Buttigieg is right about this, as he is right about the need for an ambitious democracy agenda that includes support for the extension of voting rights, for securing full representation for the District of Columbia and Puerto Rico in the Congress, for bold action to address gerrymandering and voter suppression and for necessary steps to overturn the Supreme Court’s Citizens United ruling. He even entertains discussions about reforms to the procedures by which the high court is organized, which necessarily begin with recognition of the damage that has been done by the “departure from norms” Republicans engaged in—with the upending of the confirmation process that blocked the nomination of Judge Merrick Garland in order to clear the way for Justice Neil Gorsuch—”to get the judiciary to the place it is today.”
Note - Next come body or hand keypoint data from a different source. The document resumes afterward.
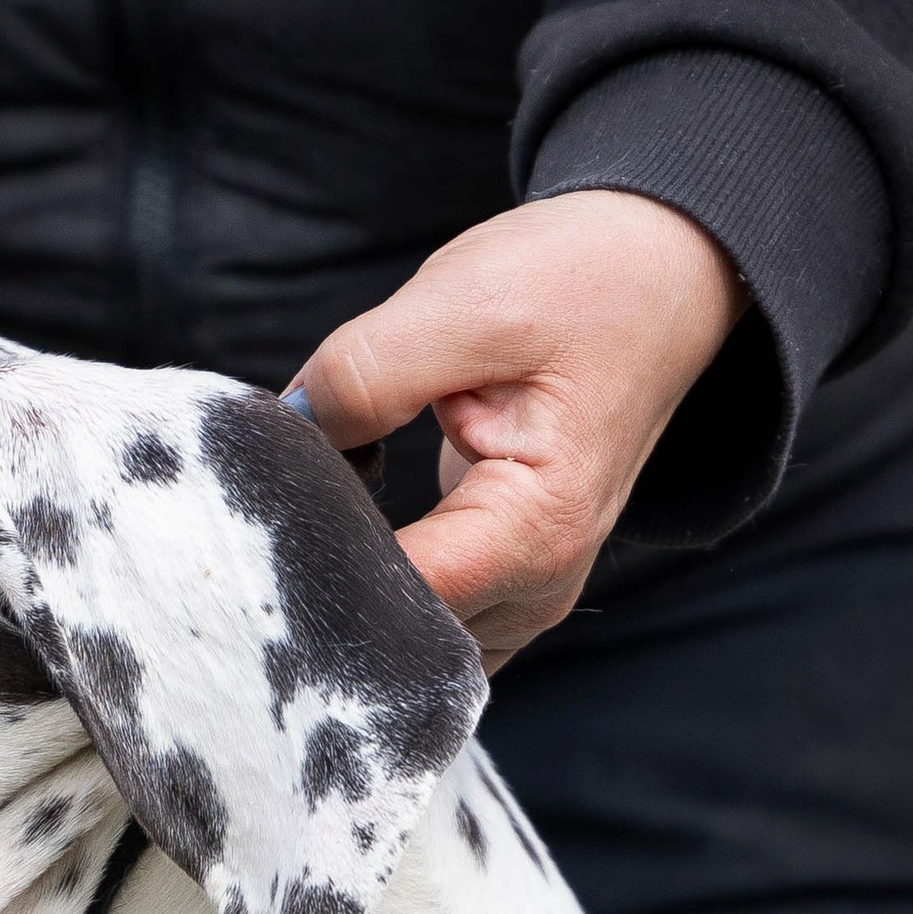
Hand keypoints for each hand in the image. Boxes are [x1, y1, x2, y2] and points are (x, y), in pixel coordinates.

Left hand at [286, 191, 746, 670]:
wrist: (664, 274)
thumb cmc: (584, 281)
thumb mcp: (466, 301)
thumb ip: (362, 375)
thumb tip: (276, 438)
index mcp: (535, 532)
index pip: (391, 599)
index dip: (310, 568)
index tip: (251, 520)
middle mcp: (534, 589)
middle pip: (390, 638)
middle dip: (315, 585)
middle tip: (248, 519)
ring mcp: (519, 592)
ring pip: (398, 639)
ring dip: (339, 588)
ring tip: (286, 519)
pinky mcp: (495, 574)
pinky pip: (415, 612)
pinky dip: (365, 580)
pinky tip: (323, 527)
“Bold, ambitious ideas need a hearing right now,” says Buttigieg, who argues that “When you follow facts where they lead, it often takes you to places that are fairly radical.”
The American experiment, at its best, has always had an openness to radical proposals, and to an understanding, which Buttigieg shares, that “pragmatism is not the same thing as incrementalism.”
Buttigieg has a lot of work ahead of him in order to get traction as a major contender in a crowded Democratic field of presidential candidates. But he has the right understanding of what is at stake and what is possible, especially when he says, “We must not become the first generation to see USA get less democratic versus more.”